При таких обстоятельствах более сильный флот англичан мог оказаться значительно слабее в обороне. Если бы он был сосредоточен у берегов Соединенного королевства, то он, конечно, мог бы оказать достаточную оборону против вторжения неприятеля, но тогда он оставил бы без защиты не только торговлю империи, но и большую часть ее отдельно лежащих владений. Если бы он был разделен на большое число эскадр – каждая с назначением блокировать один из больших портов от Тулона до Текселя, – это могло бы помешать даже нескольким эскадрам неприятеля проскочить, соединиться вместе и напасть в большом превосходстве сил на один из британских отрядов в момент, для него самый неблагоприятный. Париж мог отправлять приказания в Брест, Рошфор, Тулон так, чтобы они достигали этих портов наверняка и одновременно, в течение нескольких дней. Лошадиная почта в Ферроль, Кадис и Картахену была сравнительно быстра и надежна[60]
. Лондон, наоборот, был на конце цепи тех сил, которые ему приходилось направлять и двигать. Невозможно было извещать блокирующие эскадры одновременно.
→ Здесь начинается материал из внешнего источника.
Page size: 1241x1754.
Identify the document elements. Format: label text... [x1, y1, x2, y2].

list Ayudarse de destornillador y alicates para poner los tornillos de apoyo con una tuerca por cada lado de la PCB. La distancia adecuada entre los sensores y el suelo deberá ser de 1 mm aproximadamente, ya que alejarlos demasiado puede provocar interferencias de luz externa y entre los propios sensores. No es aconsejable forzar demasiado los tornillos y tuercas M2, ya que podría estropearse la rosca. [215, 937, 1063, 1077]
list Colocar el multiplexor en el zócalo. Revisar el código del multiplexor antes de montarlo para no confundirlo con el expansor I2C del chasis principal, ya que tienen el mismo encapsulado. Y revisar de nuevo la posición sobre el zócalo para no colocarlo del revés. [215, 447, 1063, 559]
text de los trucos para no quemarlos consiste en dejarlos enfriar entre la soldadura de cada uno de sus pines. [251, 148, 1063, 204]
Тулонская эскадра Британии не имела возможности узнать, какие известия были посланы Брестской эскадре, ранее чем через несколько недель после дня получения их в этой последней. И даже когда приказания были посланы и достигли желаемого пункта, никогда нельзя было быть уверенным, что корабли не отнесены туда штормом или не отступили в другое место по причине настоящей или ложной тревоги.Нужды и требования Великобритании были таковы, что она никогда не могла гарантировать силы, превосходящие силы неприятеля, около каждого блокируемого порта. Силы ее в рассматриваемое время, по количеству линейных кораблей и по распределению, были таковы:
Таким образом, номинально общие наши силы были не только меньше на 10 кораблей флота, выставленного неприятелем, но еще нужды британских колоний потребовали отделения с европейского театра войны 38 линейных кораблей, тогда как неприятель выделил из своих европейских сил только 25 кораблей.
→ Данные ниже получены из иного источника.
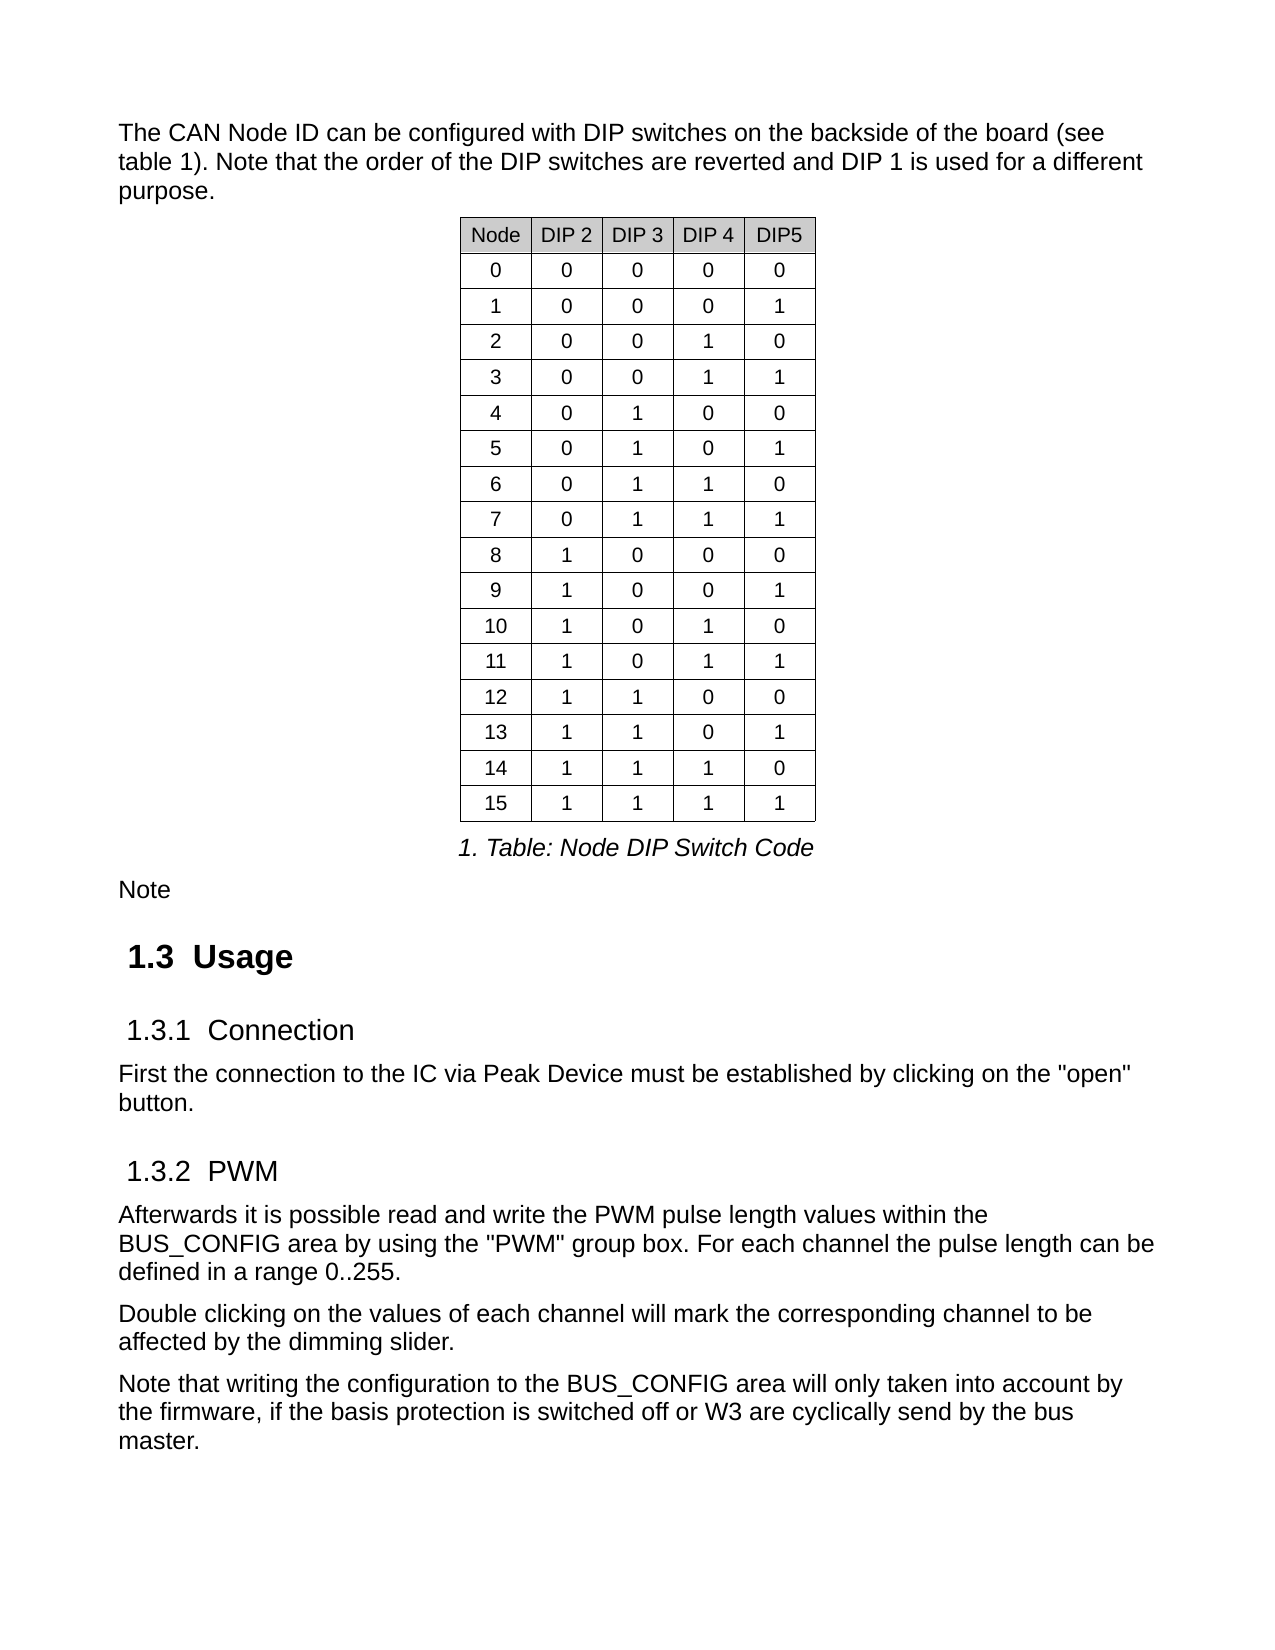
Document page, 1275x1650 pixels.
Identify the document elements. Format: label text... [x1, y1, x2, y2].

table_cell 0 [745, 680, 815, 714]
table_cell 1 [603, 467, 673, 501]
table_cell 5 [461, 431, 531, 466]
table_cell 0 [674, 538, 744, 572]
table_cell 1 [674, 360, 744, 394]
table_cell 1 [532, 751, 602, 785]
table_cell 0 [745, 396, 815, 430]
table_cell 4 [461, 396, 531, 430]
table_cell 12 [461, 680, 531, 714]
text Afterwards it is possible read and write the PWM pulse length values within the BUS_CONFIG area by using the "PWM" group box. For each channel the pulse length can be defined in a range 0..255. [118, 1200, 1157, 1286]
table_cell 11 [461, 644, 531, 679]
table_cell 7 [461, 502, 531, 537]
table_cell 0 [745, 254, 815, 288]
table_cell 14 [461, 751, 531, 785]
text Note that writing the configuration to the BUS_CONFIG area will only taken into account by the firmware, if the basis protection is switched off or W3 are cyclically send by the bus master. [118, 1369, 1157, 1455]
table_cell 0 [603, 609, 673, 643]
table_cell 0 [532, 502, 602, 537]
table_cell 0 [745, 538, 815, 572]
table_cell 0 [532, 431, 602, 466]
table_cell 0 [532, 289, 602, 323]
table_cell 1 [674, 325, 744, 359]
table_cell 0 [532, 325, 602, 359]
table_cell 1 [603, 431, 673, 466]
table_cell 0 [532, 467, 602, 501]
table_cell 1 [745, 360, 815, 394]
table_cell 0 [532, 396, 602, 430]
table_cell 1 [532, 715, 602, 750]
table_cell 9 [461, 573, 531, 608]
table_cell 8 [461, 538, 531, 572]
table_cell 0 [674, 396, 744, 430]
text Note [118, 874, 1157, 903]
table_cell 1 [745, 431, 815, 466]
table_cell 1 [532, 573, 602, 608]
table_cell 0 [532, 360, 602, 394]
subtitle Connection [118, 1013, 1157, 1046]
table_header DIP5 [745, 218, 815, 252]
table_header Node [461, 218, 531, 252]
table_cell 0 [745, 467, 815, 501]
table_cell 0 [461, 254, 531, 288]
table_cell 0 [674, 573, 744, 608]
table_header DIP 3 [603, 218, 673, 252]
table_cell 3 [461, 360, 531, 394]
table_cell 1 [603, 502, 673, 537]
table_cell 1 [532, 644, 602, 679]
table_cell 0 [603, 254, 673, 288]
table_cell 1 [674, 786, 744, 821]
subtitle PWM [118, 1154, 1157, 1187]
table_cell 1 [532, 786, 602, 821]
table_cell 1 [745, 786, 815, 821]
table_cell 1 [745, 573, 815, 608]
table_cell 0 [745, 325, 815, 359]
table_cell 6 [461, 467, 531, 501]
table_cell 1 [745, 715, 815, 750]
table_cell 1 [603, 715, 673, 750]
table_cell 0 [603, 325, 673, 359]
table_cell 1 [532, 609, 602, 643]
table_cell 1 [745, 289, 815, 323]
table_cell 1 [745, 502, 815, 537]
table_cell 0 [674, 680, 744, 714]
table_header DIP 2 [532, 218, 602, 252]
table_cell 1 [603, 396, 673, 430]
text First the connection to the IC via Peak Device must be established by clicking on the "open" button. [118, 1059, 1157, 1116]
table_cell 1 [674, 644, 744, 679]
table_cell 1 [674, 467, 744, 501]
table_cell 0 [603, 573, 673, 608]
table_cell 10 [461, 609, 531, 643]
table_cell 0 [745, 751, 815, 785]
table_cell 1 [674, 502, 744, 537]
table_cell 1 [674, 609, 744, 643]
table_cell 0 [674, 431, 744, 466]
table_header DIP 4 [674, 218, 744, 252]
table_cell 0 [603, 289, 673, 323]
table_cell 13 [461, 715, 531, 750]
table_cell 1 [532, 680, 602, 714]
table_cell 1 [603, 786, 673, 821]
text The CAN Node ID can be configured with DIP switches on the backside of the board (see table 1). Note that the order of the DIP switches are reverted and DIP 1 is used for a different purpose. [118, 118, 1157, 204]
table_cell 15 [461, 786, 531, 821]
table_cell 0 [674, 289, 744, 323]
table_cell 0 [603, 644, 673, 679]
table_cell 0 [603, 360, 673, 394]
text Double clicking on the values of each channel will mark the corresponding channel to be affected by the dimming slider. [118, 1299, 1157, 1356]
table_cell 0 [674, 715, 744, 750]
table_cell 1 [603, 751, 673, 785]
table_cell 0 [532, 254, 602, 288]
text 1. Table: Node DIP Switch Code [118, 833, 1157, 862]
table_cell 1 [603, 680, 673, 714]
table_cell 1 [461, 289, 531, 323]
table_cell 0 [745, 609, 815, 643]
table_cell 1 [532, 538, 602, 572]
table_cell 2 [461, 325, 531, 359]
subtitle Usage [118, 937, 1157, 975]
table_cell 1 [745, 644, 815, 679]
table_cell 0 [674, 254, 744, 288]
table_cell 1 [674, 751, 744, 785]
table_cell 0 [603, 538, 673, 572]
В общих чертах положение было таково: Франция имела возможность выставить 111 кораблей, стратегически распределенных для защиты европейских портов, и в случае надобности могла усилить это число еще 25 кораблями с другой стороны Атлантического океана. Весьма вероятно, что для обороны против них британцы могли выставить не более 88 кораблей, разбитых на эскадры, которые были вообще слабее по силе, чем противопоставленные им в блокированных портах; эти эскадры везде подвергались риску быть застигнутыми силами, сосредоточенными по инициативе и приказанию Парижа, о чем британцы не могли иметь никакого подозрения до тех пор, пока известия о том не оказались бы уже слишком запоздавшими.
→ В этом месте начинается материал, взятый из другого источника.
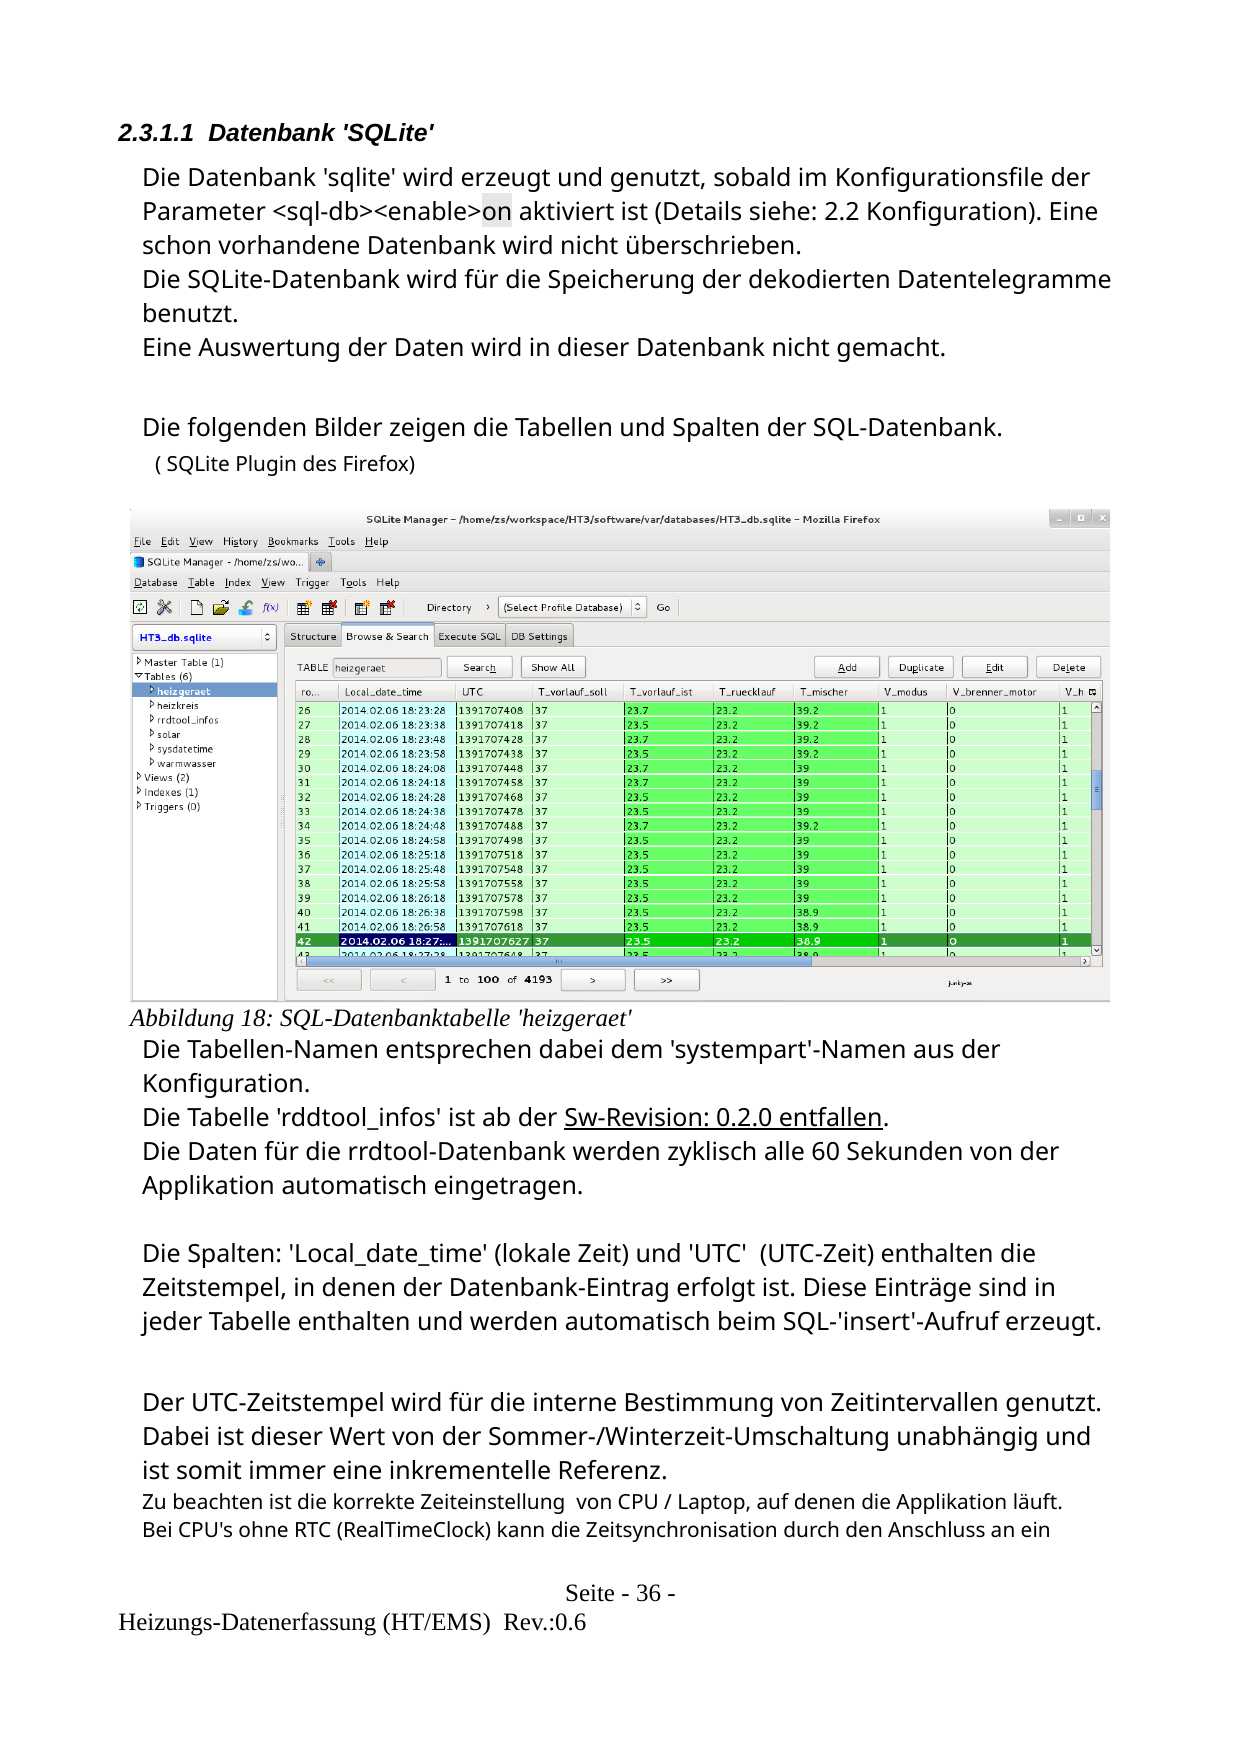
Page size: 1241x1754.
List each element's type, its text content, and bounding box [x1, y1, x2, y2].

text Die folgenden Bilder zeigen die Tabellen und Spalten der SQL-Datenbank. ( SQLite Plugin des Firefox) [142, 410, 1122, 478]
picture [130, 509, 1111, 1003]
text Die Tabellen-Namen entsprechen dabei dem 'systempart'-Namen aus der Konfiguration. Die Tabelle 'rddtool_infos' ist ab der Sw-Revision: 0.2.0 entfallen. Die Daten für die rrdtool-Datenbank werden zyklisch alle 60 Sekunden von der Applikation automatisch eingetragen. Die Spalten: 'Local_date_time' (lokale Zeit) und 'UTC' (UTC-Zeit) enthalten die Zeitstempel, in denen der Datenbank-Eintrag erfolgt ist. Diese Einträge sind in jeder Tabelle enthalten und werden automatisch beim SQL-'insert'-Aufruf erzeugt. [142, 491, 1122, 1372]
subtitle Datenbank 'SQLite' [118, 118, 1122, 147]
text Abbildung 18: SQL-Datenbanktabelle 'heizgeraet' [130, 1003, 1110, 1032]
text Die Datenbank 'sqlite' wird erzeugt und genutzt, sobald im Konfigurationsfile der Parameter <sql-db><enable>on aktiviert ist (Details siehe: 2.2 Konfiguration). Eine schon vorhandene Datenbank wird nicht überschrieben. Die SQLite-Datenbank wird für die Speicherung der dekodierten Datentelegramme benutzt. Eine Auswertung der Daten wird in dieser Datenbank nicht gemacht. [142, 159, 1122, 398]
text Der UTC-Zeitstempel wird für die interne Bestimmung von Zeitintervallen genutzt. Dabei ist dieser Wert von der Sommer-/Winterzeit-Umschaltung unabhängig und ist somit immer eine inkrementelle Referenz. Zu beachten ist die korrekte Zeiteinstellung von CPU / Laptop, auf denen die Applikation läuft. Bei CPU's ohne RTC (RealTimeClock) kann die Zeitsynchronisation durch den Anschluss an ein [142, 1385, 1122, 1544]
Такого рода картина, вероятно, давно уже рисовалась в уме Наполеона и других французов, быть может, еще в 1796 г. Главная идея, которая вытекала из анализа этого положения, – образование большой армии от Остенде до Этапля (ближе к берегам Англии), заготовление транспортов, канонерок, плоскодонок и судов для перевозки лошадей… Словом, в некотором роде повторение той характерной флотилии, которая в предшествовавшем веке переправила армию герцога Вильяма. По всей вероятности, первоначальное передвижение этой флотилии предполагалось самостоятельное, без конвоя, так как, по крайней мере сначала, не существовало намерения воспользоваться всеми стратегическими средствами союзников для внезапного сосредоточения громадных морских сил с разных пунктов в проливе Дувра с целью овладеть морем, обеспечить себя от всякого неожиданного появления в нем неприятеля, а также прикрыть и защитить переправу и высадку войск.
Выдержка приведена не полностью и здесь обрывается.